LESETEXT:
┌──

Berlin : Die Masse bewegt sich

Fitness-Studios sind für Millionen Bundesbürger erste Anlaufstelle – in Sachen Körperkult und als Kontaktbörse

Juris Lempfert

Es ist schon merkwürdig. Früher haben die Menschen im Verein gemeinsam Sport getrieben. Dann war plötzlich effizienteres Training „in“. Schwitzen nicht mehr nur noch zum Spaß – sondern für Muskelmasse und Waschbrettbauch. Hunderttausende zwängten sich unter Hantelbänke und stemmten Gewichte. Und jetzt? Sehnen sich die Sportler wieder nach Gemeinschaft. Repräsentative Befragungen kommen zu dem Ergebnis, dass für Fitnessstudio-Besucher der Kontakt zu den anderen Trainierenden an erster Stelle steht. Erst dann folgt die Gesundheit.

In die Vereine geht trotzdem kaum einer der fünf Millionen Deutschen zurück, die heute regelmäßig einen Sportler-Treff besuchen. Denn die Studios haben reagiert. Café-Ecken, gemeinsame Ausflüge, Feste und Partys gehören inzwischen fast überall zum Programm nach dem Programm. „Wir wurden mehrfach gebeten, auch an Heiligabend zu öffnen“, sagt Janina Winkler vom Treptower Studio „Sport im Park“. Vielen gehe es bei solchen Wünschen nicht nur um Sport, sondern vor allem um die Geselligkeit, bestätigt auch sie. Nach Weihnachten und Silvester seien die Studios jedoch weniger aus Mangel an Kontakten als aus „schlechtem Gewissen“ regelmäßig voll, so Janina Winkler: „Das viele Essen und Nichtstun treibt die Leute förmlich hierher.“ Je nach Typ kann man seinem Winterspeck auf unterschiedliche Art zu Leibe rücken: mit Ausdauer, mit Kraft oder sogar mit Ruhe.

Für Ausdauernde:

Laufbänder, Fahrräder oder Stepper sind sehr gute Fettverbrenner, die beim Training den Körper schonen. „Für Ausdauertraining braucht man allerdings Zeit“, sagt Bernhard Lacroix, der seit über einer Stunde auf dem Laufband joggt. Der 46-Jährige trainiert seit 20 Jahren in Fitnessstudios. Anschluss sucht er nicht. Er sei aber froh, dass sich die Sportstätten von „Anstalten für muskelbepackte Menschen mit unterdrückter Persönlichkeit zu freundlichen Sportlertreffs“ gewandelt hätten. Über seine Pulsfrequenz regelt Lacroix seine Trainingsziele. Hoher Pulsschlag unterstützt die Kondition, niedriger Pulsschlag verbrennt vor allem Fett.

└──

ARBEITSAUFTRÄGE:
#1 Wie viele Deutsche besuchen laut dem Text über Fitness-Studios heute regelmäßig einen Sportler-Treff?
#2 Gib den Abschnitt aus dem Text über Fitness-Studios wortgetreu wieder, beginnend bei „Fitness-Studios sind für“ und endend bei „folgt die Gesundheit.“.
#3 Prüfe für jede Aussage, ob sie mit dem Text über Fitness-Studios übereinstimmt. Antworte jeweils mit Ja oder Nein und zitiere die entscheidenden Worte aus dem Text.
(a) Bernhard Lacroix trainiert seit 20 Jahren in Fitnessstudios.
(b) Laut Befragungen steht für Studiobesucher die Gesundheit an erster Stelle.
(c) Ein niedriger Pulsschlag verbrennt vor allem Fett.
Das Material spielt hierfür keine Rolle.

Gespeicherte Einträge
┌──

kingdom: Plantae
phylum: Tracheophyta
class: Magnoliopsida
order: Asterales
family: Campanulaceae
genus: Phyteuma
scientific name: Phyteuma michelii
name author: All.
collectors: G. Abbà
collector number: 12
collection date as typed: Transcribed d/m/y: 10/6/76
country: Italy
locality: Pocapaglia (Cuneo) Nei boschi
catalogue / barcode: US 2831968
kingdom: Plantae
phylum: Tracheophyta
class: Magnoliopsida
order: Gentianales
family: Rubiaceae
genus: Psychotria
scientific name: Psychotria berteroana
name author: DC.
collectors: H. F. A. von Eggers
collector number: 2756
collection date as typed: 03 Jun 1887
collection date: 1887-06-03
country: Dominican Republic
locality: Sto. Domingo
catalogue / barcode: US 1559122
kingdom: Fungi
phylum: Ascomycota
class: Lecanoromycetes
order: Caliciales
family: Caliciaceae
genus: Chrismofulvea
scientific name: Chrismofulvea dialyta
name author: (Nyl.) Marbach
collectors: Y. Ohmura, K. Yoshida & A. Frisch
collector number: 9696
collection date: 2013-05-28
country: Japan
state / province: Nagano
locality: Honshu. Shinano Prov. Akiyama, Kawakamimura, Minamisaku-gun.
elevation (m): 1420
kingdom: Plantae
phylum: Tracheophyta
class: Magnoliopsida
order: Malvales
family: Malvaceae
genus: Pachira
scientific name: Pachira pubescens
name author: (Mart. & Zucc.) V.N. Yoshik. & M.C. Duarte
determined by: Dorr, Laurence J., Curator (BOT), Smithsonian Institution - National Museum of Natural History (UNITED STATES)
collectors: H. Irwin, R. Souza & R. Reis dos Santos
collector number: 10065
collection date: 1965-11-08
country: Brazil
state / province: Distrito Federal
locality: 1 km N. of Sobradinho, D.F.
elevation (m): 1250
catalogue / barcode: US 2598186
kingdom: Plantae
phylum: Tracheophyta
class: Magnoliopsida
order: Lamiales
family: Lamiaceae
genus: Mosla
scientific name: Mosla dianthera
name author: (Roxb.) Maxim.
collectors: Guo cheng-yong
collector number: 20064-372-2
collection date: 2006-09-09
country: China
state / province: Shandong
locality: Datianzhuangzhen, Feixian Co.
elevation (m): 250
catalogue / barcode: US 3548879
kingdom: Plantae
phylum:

└──

LÖSUNGEN:
#1 Fünf Millionen Deutsche.

#2
Fitness-Studios sind für Millionen Bundesbürger erste Anlaufstelle – in Sachen Körperkult und als Kontaktbörse

Juris Lempfert

Es ist schon merkwürdig. Früher haben die Menschen im Verein gemeinsam Sport getrieben. Dann war plötzlich effizienteres Training „in“. Schwitzen nicht mehr nur noch zum Spaß – sondern für Muskelmasse und Waschbrettbauch. Hunderttausende zwängten sich unter Hantelbänke und stemmten Gewichte. Und jetzt? Sehnen sich die Sportler wieder nach Gemeinschaft. Repräsentative Befragungen kommen zu dem Ergebnis, dass für Fitnessstudio-Besucher der Kontakt zu den anderen Trainierenden an erster Stelle steht. Erst dann folgt die Gesundheit.

#3
(a) Ja: „Der 46-Jährige trainiert seit 20 Jahren in Fitnessstudios.“
(b) Nein: „dass für Fitnessstudio-Besucher der Kontakt zu den anderen Trainierenden an erster Stelle steht. Erst dann folgt die Gesundheit.“
(c) Ja: „niedriger Pulsschlag verbrennt vor allem Fett.“